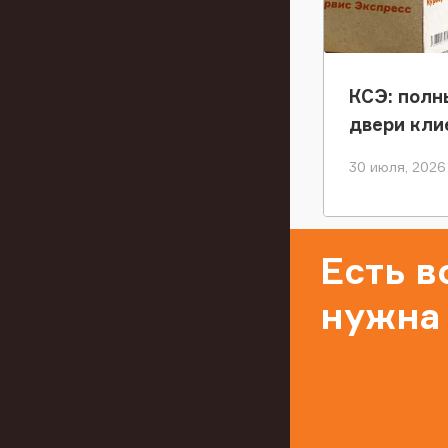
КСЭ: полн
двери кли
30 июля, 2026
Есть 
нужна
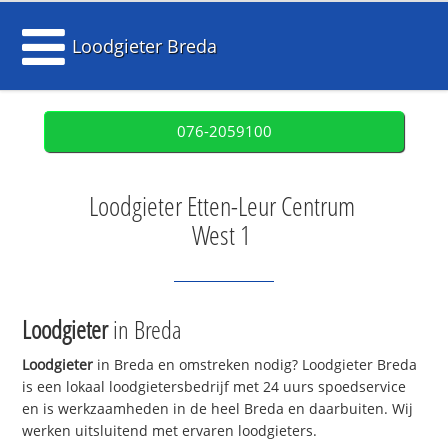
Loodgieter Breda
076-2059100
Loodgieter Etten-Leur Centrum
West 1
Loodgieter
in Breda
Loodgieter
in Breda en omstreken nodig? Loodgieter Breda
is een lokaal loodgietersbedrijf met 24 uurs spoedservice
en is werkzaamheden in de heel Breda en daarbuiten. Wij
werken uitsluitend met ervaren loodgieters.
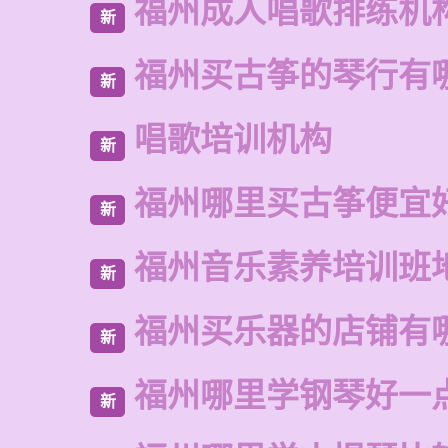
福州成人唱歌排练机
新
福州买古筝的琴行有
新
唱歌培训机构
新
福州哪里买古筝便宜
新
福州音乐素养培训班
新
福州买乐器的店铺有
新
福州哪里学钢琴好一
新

•••••

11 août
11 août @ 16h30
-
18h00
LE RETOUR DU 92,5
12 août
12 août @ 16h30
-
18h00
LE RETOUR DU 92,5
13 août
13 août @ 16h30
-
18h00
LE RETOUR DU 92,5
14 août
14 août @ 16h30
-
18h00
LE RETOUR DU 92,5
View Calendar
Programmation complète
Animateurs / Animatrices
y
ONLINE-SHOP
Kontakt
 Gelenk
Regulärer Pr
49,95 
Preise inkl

•••••

#### HOW TO COMPLETE THIS TASK:
How many lines of the records contain the word "août"? Reply with the number alone.

#### RESPONSE:
8